We intend to explore America's energy situation as we ski the crest of the Brooks Range, from the Canadian Border to the Alaskan Pipeline and Pruedoe Bay oilfield.
Our planned route is 300 miles of rugged ridgeline that separates tundra and the arctic from the more friendly Boreal forests. Our trip is expected to require 40 days of cold winds off the Arctic sea ice, unskiied terrain and whiteouts. Along the way, we will send out dispatches from the trip.
Our mission is to look at the need for further developing the North Slope of Alaska, from the environmental, economic and sovereignty (both national and state) perspectives.

Tuesday, March 2, 2010

Mount Baker

Descending the rock slabs on Mt. Stanley is just a slow process.

90% of my time anymore seems like I am driving to some worksite. Long drive, usually not too long a job. When I was climbing all the time, a slower pace was second nature. I am too used to a faster pace. It took a conscious effort to accept reality. For here, in the Ruwenzori, walking is the speed. These guys have all ridden in cars. I would think they will occasionally rent one. But, down, down, down, ever so slowly, is a challenge to my 'making peace with it' department.
Just keep in mind, "And, this too, shall end."

Eventually, there is the Elena Hut. We took 45 minutes there and continued on our way down. Our night's resting place was the Kitandara Huts, on the shore of the lakes of the same name.
For a place with such a fierce rep for rain, we have seen a tremendous amount of good weather. Not southern California good weather. More like Glacier Bay, Alaska good weather. Still, good enough weather to consider doing some rock climbing here.



The west wall of Mt. Baker is no slope you would ever think you could walk up. It is closer to a big wall, than it is to a crag. There may be a route where you would be scrambling after 600' of steep rock climbing, but not many.
Vittorio really had me going, when, in an 'aha!' moment, I asked, wide eyed, if the waterfalls we were surrounded by ever froze? A thousand foot waterfall is ordinary here. There are plenty of bigger ones. Imagine ice routes on the Equator! I found out later, from the boss of the Ruwenzori Mountaineering Services, that, no, they don't freeze. Just atmospheric ice- rime ice. I'm not going to fly 18 hours for patches of rime.

But I could be encouraged to throw in a pretty good rack for a climb on the W. face of Baker. And a traverse of Speke. And a long ridge traverse of Margherita and Alexander.

So, you Ruwenzori vets out there, (I know there are none- nobody goes to the R. and, then,  nobody reads this. The odds would be astronomical. I can tell all the lies I want.) I hope I may be excused for considering rock climbs on the large West Face of Mount Baker. I can only imagine what it would be like in rain.

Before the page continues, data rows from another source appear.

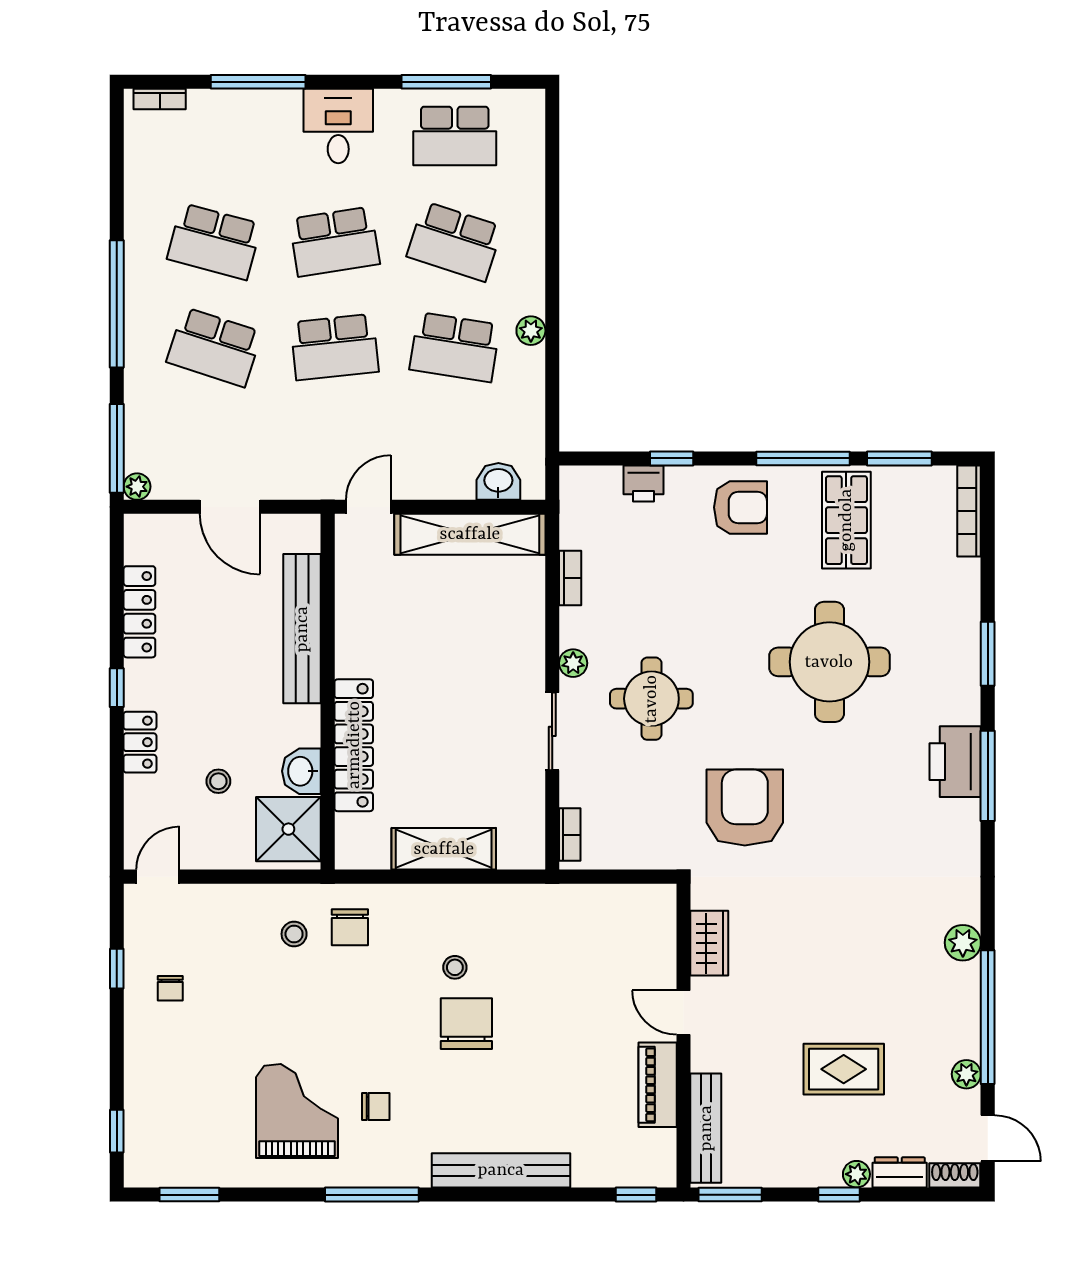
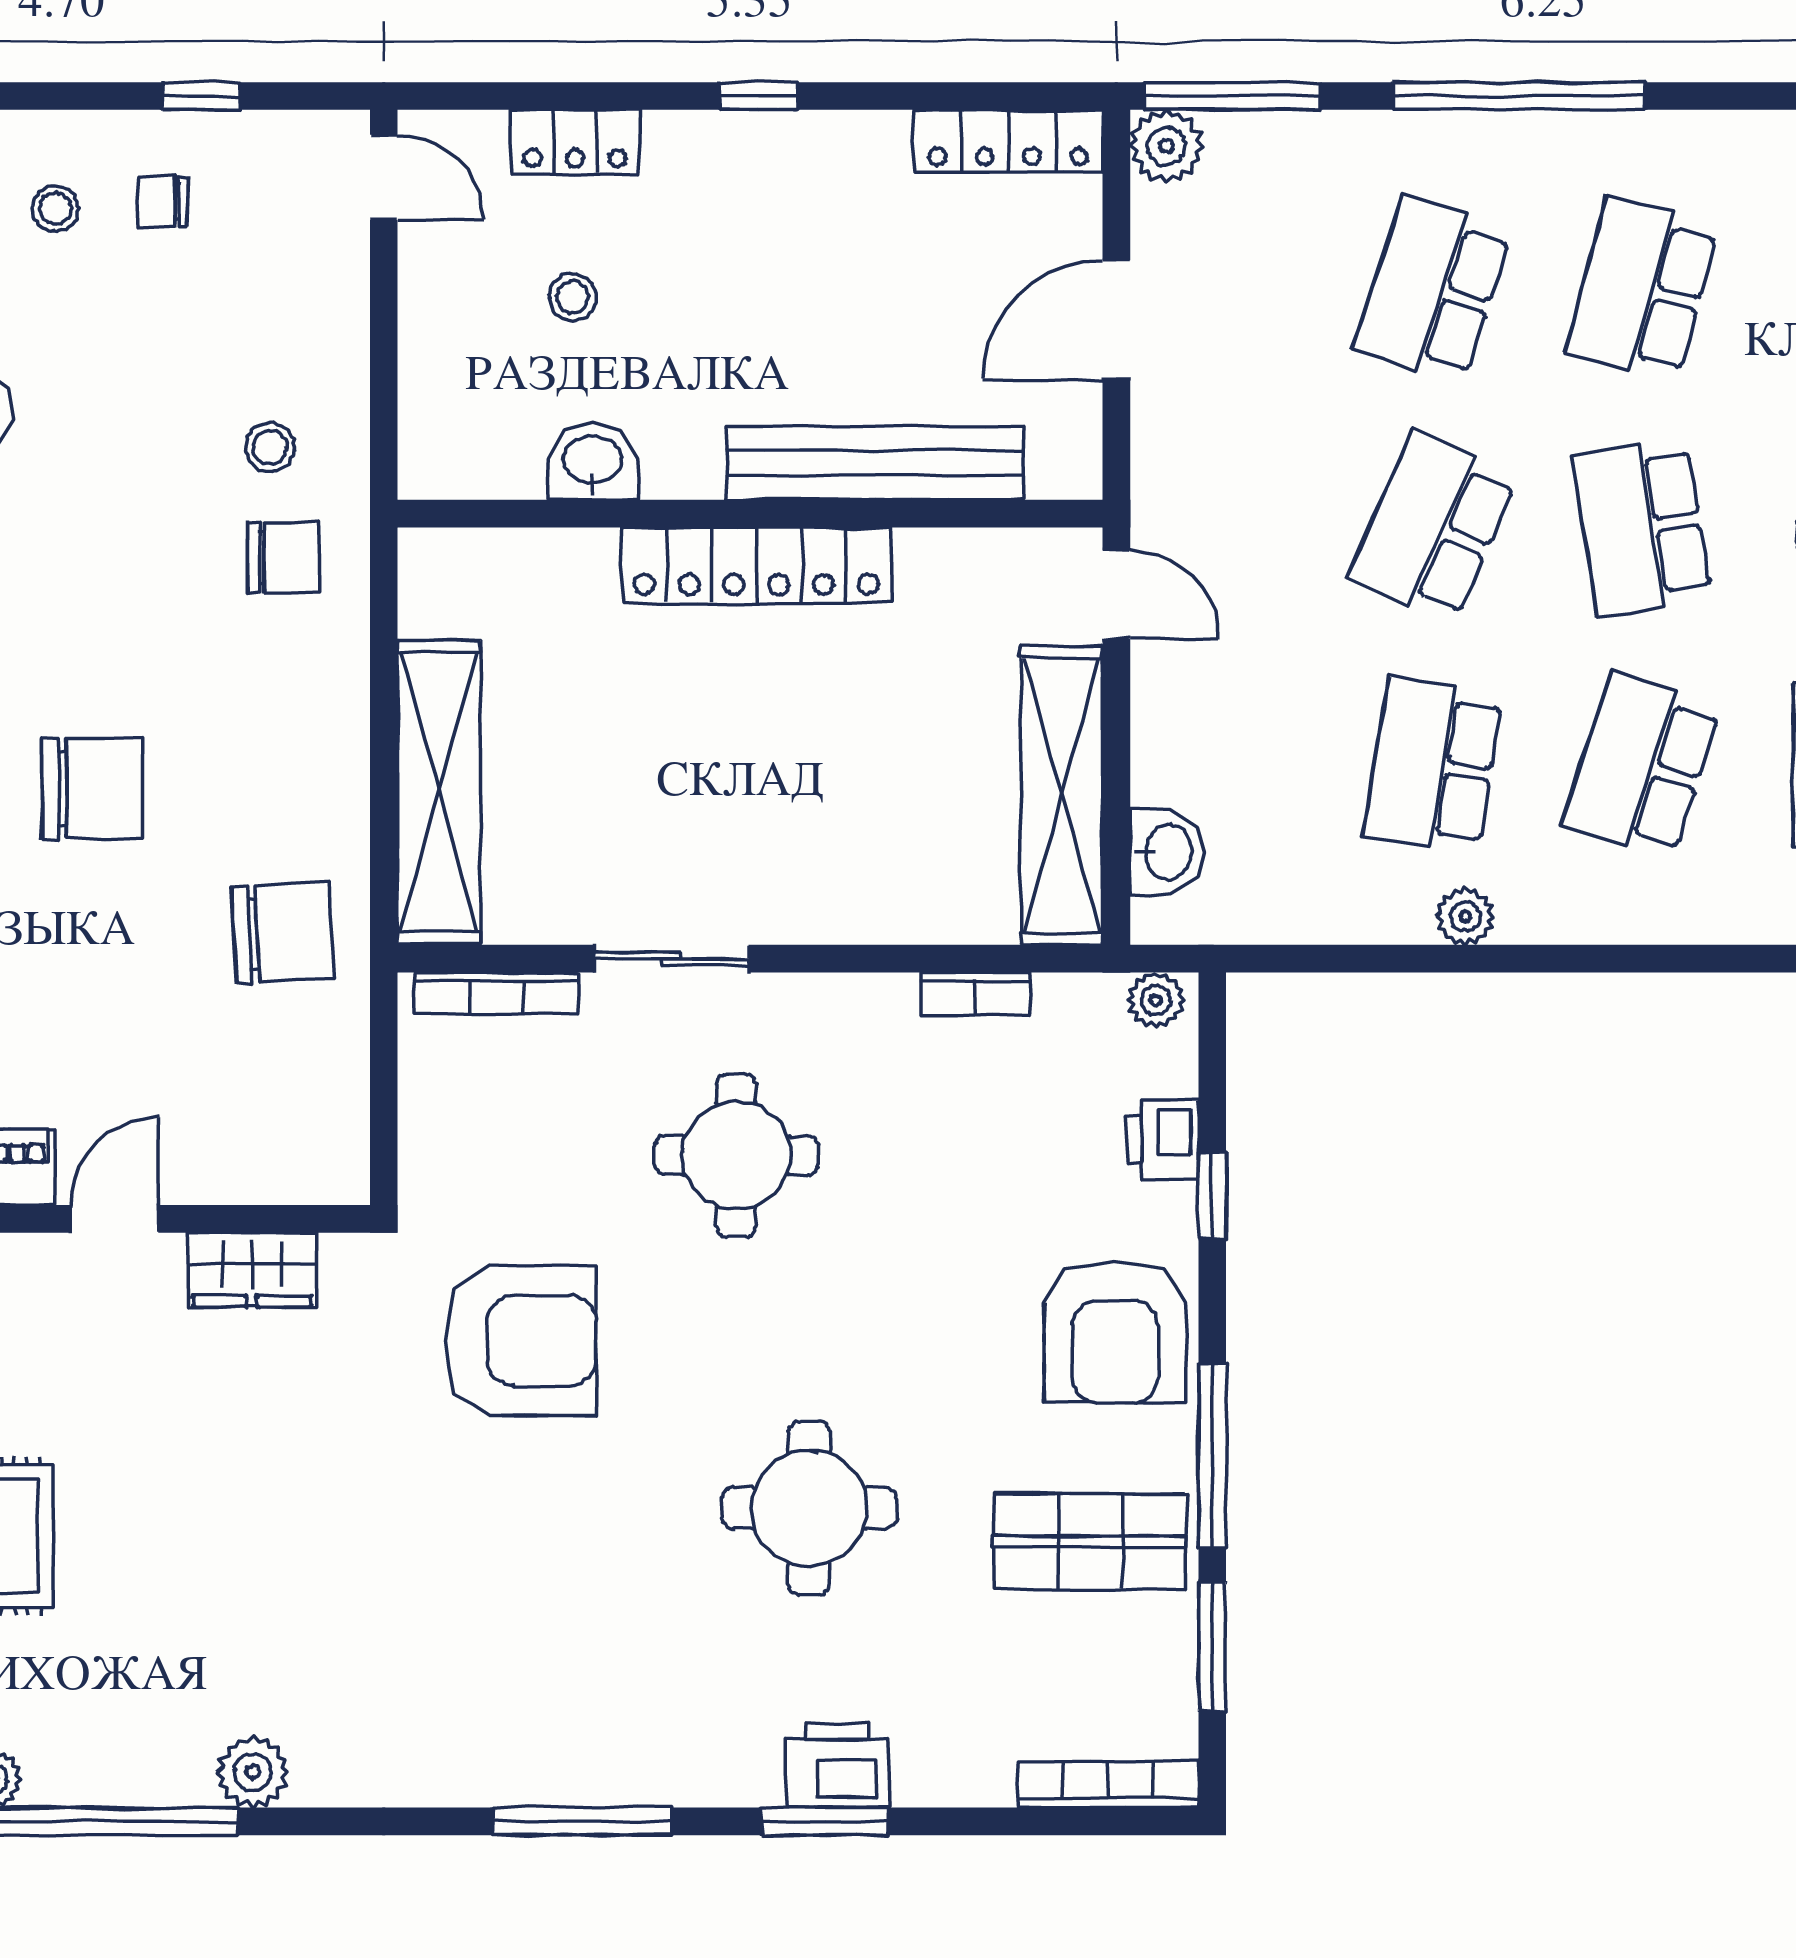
school desk: (335, 347) -> (1433, 527), turned 30
plant: (137, 487) -> (1166, 146), width x1.38, depth x1.38
armchair: (740, 507) -> (1115, 1332), width x1.36, depth x1.36
locker: (139, 612) -> (1008, 141), moved
round table: (829, 662) -> (809, 1508), width x0.73, depth x0.73
plant: (573, 663) -> (1156, 1000), moved
locker: (140, 742) -> (575, 142), moved
locker: (354, 745) -> (756, 565), moved
printer: (955, 762) -> (838, 1765), moved, width x0.73, depth x0.84
shower: (288, 829) -> (478, 436), removed
bookcase: (570, 835) -> (497, 993), width x1.56
shelving: (444, 849) -> (439, 792), width x1.47
chair: (350, 927) -> (284, 558), turned 180
chair: (539, 928) -> (283, 933), added
stool: (455, 967) -> (55, 208), moved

The gear list would require wetsuits and a chisel and hooks. There would be plenty of features routes would follow where a guy could drown. The slabs on the southern end of the wall, towards the lakes, would be pretty tough in the wet. On the northern end of the 2mile(?) long wall is steeper terrain, better suited to climbing in the rain.

However, I really like the idea of coming home to a hut after a day on the crags. Considering how wet everything would get in a tent, after a week in a wet basecamp. Maybe the next trip should include a clothes dryer, one of those salad shooter style rigs.

Needless to say, my time between The Elena Hut and the Kitandara Huts passed very pleasantly, considering the tactics needed to climb the routes I saw before me made for pleasant amusement.

The hut is spectacularly situated well within view of the lake, right off the front porch. The lakes are beautiful, yet still at 13-some thousand feet. Again, every day is a bell ringer.